The relatively high willingness to engage in PA fits the desire of the cancer survivors to be able to improve their well-being and remain fit and capable. The fun factor seems to be as important as the desired physical effects. The important influence of PA enjoyment on the PA levels of cancer patients has already been determined in another recently published study [20]. Surprisingly, the respondents considered getting to know other patients in the course of common activities to be a less important social aspect. However, this can have a significant influence on psychological outcome parameters and can promote better coping [21].

This survey confirmed the close connection between PA and the positive effects achieved by this self-initiative—not only at the physical level, but also at the psychological level (i.e. better self-efficacy, better feeling/better patient empowerment) [22]. For cancer survivors, 2 to 4 h per week (a minimum of three units per week) seems to be a practical investment in order to benefit from such effects. This result (180 min per week on average) is still below (30–40 min per day) the recommendation of the “Cancer and Sport” commission of the German Cancer Society (245 min per week on average) [23, 24]. According to the recommendation of the World Cancer Research Fund/American Institute for Cancer Research (WCRF/AICR) and the American Cancer Society, cancer survivors should engage in at least 150 min of moderate-to-vigorous PA per week spread over at least 5 days [10]. When patients rarely or irregularly engage in PA or not at all, this is because of physical deficits as shown by the survey. However, lack of awareness, lack of motivation or unfavourable external factors can also be a hindrance. In literature, there are also reports of various different barriers which are either physical or psychological or result from the personal environment that deter patients from PA. The most frequent are a lack of willpower, a lack of time, or being too busy as well as weakness, lack of self-discipline and “not making exercise a priority” [25, 26]. If patients prefer other activities to physical exercise, they are not really aware of the importance of PA in the context of their cancer therapy and rehabilitation. Especially in view of the fact that many tumour patients see themselves as chronically ill, there are starting points for a worthwhile behavioural change that could improve the course of the disease in the long term.

In summary, it should be noted that patients are not adequately informed about the possibilities of PA and that there are still inhibitions outside of physical deficits that could be overcome.

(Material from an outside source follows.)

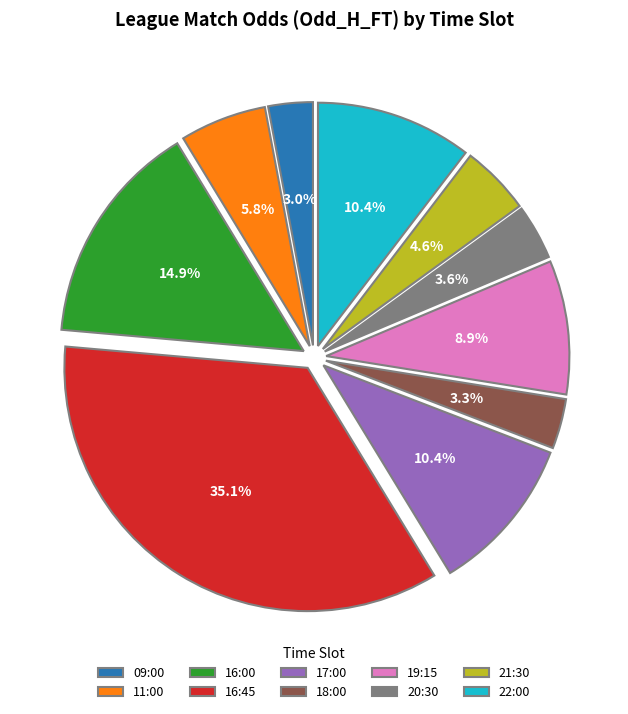

Combined, what portion of the pie is 19:15 and 21:30?

13.5%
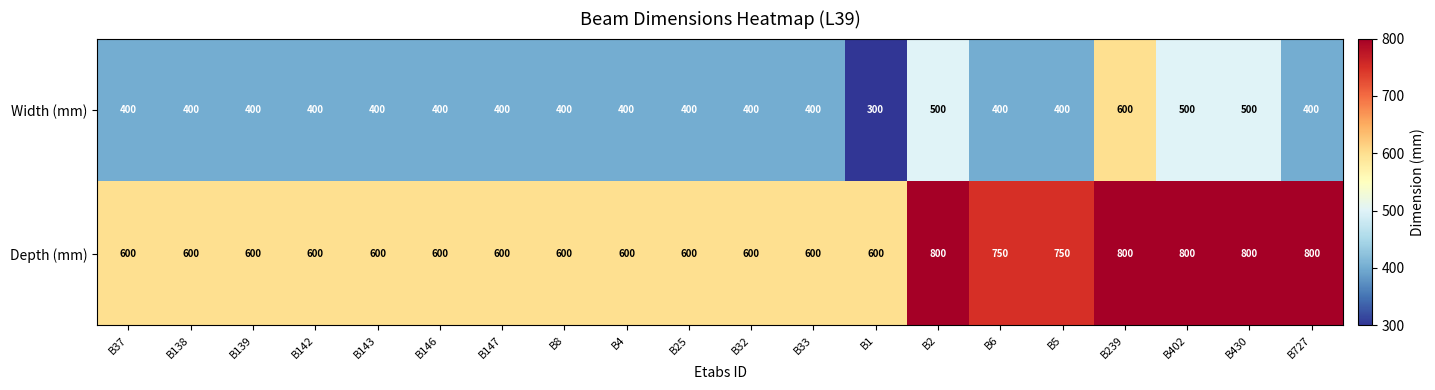

The value of Width (mm) at B142 is 400. True or false?

True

Further information and assistance should be provided by all institutions, doctors, specialists and self-help groups involved in the rehabilitation of cancer patients. Future studies may show to which extent an improvement can be achieved.

Limitations

The questionnaire addressed the members of the associations and groups. The results can therefore not be easily transferred to non-members. It should also be considered (at least in part) that patients with a greater affinity to PA tend to answer such questions or assess them more positively because of social desirability. Nevertheless, because of the extensive patient collective, it can be assumed that the survey is reliable enough to be seen as a representative study.